Evert • Dec 03, 2008
using php5.3 you can check for signals in a non-blocking fashion.. Ticks in general are a bit of a hack, and a little nasty I feel :). Sleep()ing the master and checking for signals every x seconds will work fine for my purposes. Quite frankly, I'm not monitoring for signals at all at this point. For my purposes, I have trouble finding a reason to do this.. but maybe I'm completely missing something.

as to your other point, I would be able to fork the 'master', but then I'd need to setup some IPC/semaphore stuff to communicate the jobs..

That all being said, disconnecting/reconnecting to mysql is really cheap. It also happens for every single http request. I don't really have any issues doing this, so its not much of a concern for me right now :)
Geoff • Dec 03, 2008
In my experience, using popen() or proc_open() works much better than forking. Yes, it's a slightly more expensive operation, but you don't have to worry about the child destroying the parent's resources.
MagicalTux • Dec 06, 2008
I personally had to fight this, and found the best solution is to close all mysql connections after a fork.

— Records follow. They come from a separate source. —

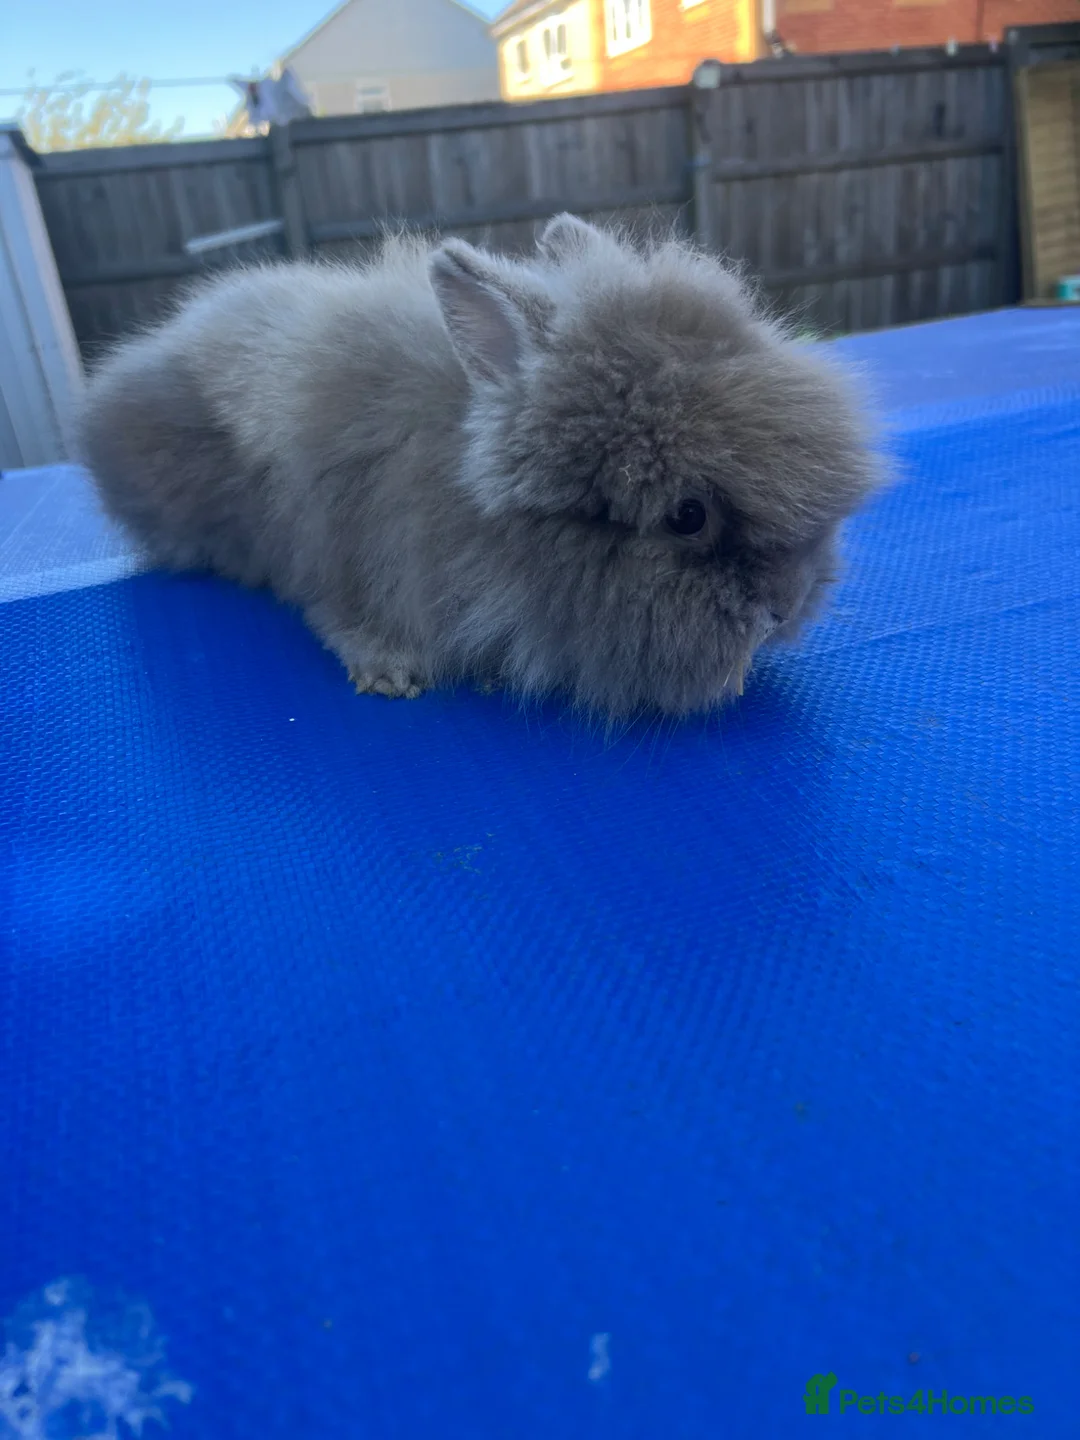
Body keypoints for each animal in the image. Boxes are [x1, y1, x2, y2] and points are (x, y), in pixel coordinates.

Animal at [75, 214, 881, 719]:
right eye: (688, 517)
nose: (785, 607)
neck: (457, 490)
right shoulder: (343, 553)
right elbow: (343, 618)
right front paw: (389, 674)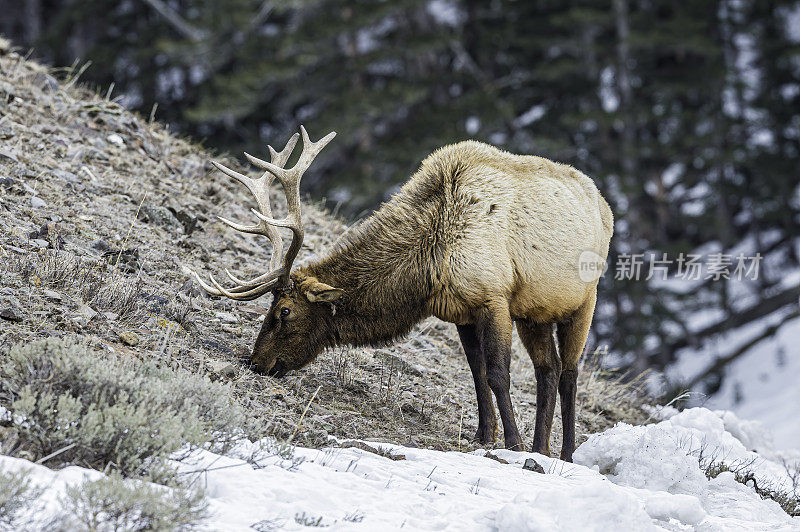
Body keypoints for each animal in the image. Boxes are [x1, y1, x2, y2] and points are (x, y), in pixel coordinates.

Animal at [192, 124, 612, 462]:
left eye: (284, 312)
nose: (255, 362)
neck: (426, 266)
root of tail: (606, 206)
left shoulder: (493, 297)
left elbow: (497, 374)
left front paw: (513, 443)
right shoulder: (462, 311)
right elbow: (477, 372)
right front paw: (484, 436)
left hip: (585, 300)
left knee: (569, 371)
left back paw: (565, 453)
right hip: (534, 311)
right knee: (548, 368)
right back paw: (542, 448)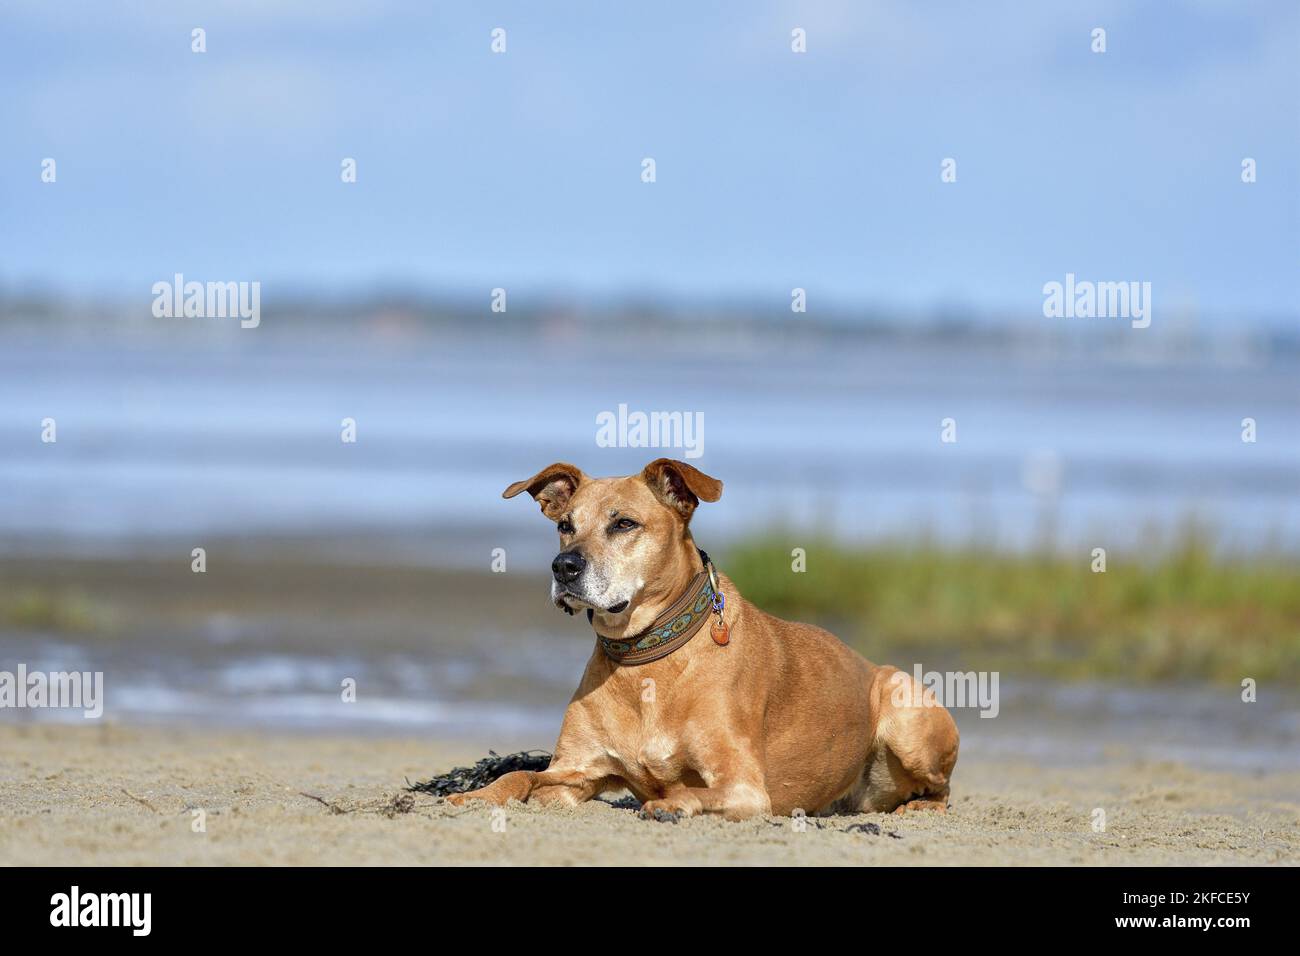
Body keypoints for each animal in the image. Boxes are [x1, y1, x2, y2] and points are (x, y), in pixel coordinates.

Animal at [452, 460, 961, 816]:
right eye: (565, 526)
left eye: (624, 524)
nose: (564, 567)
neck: (646, 660)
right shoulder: (575, 771)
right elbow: (524, 774)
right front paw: (479, 793)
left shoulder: (743, 785)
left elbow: (694, 791)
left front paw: (669, 803)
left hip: (906, 715)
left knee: (943, 788)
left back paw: (921, 805)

I have a SQL object with a forked() static method that will close all open SQL handles and notify all existing SQL instances objects.

When another query is ran, each instance will automatically reconnect on an "as needed" basis.
Evert • Dec 06, 2008
Our MySQL class also only makes the connection upon hitting the first query.

However, I close all connections right before I fork.. Seemed to be the best way to go about it.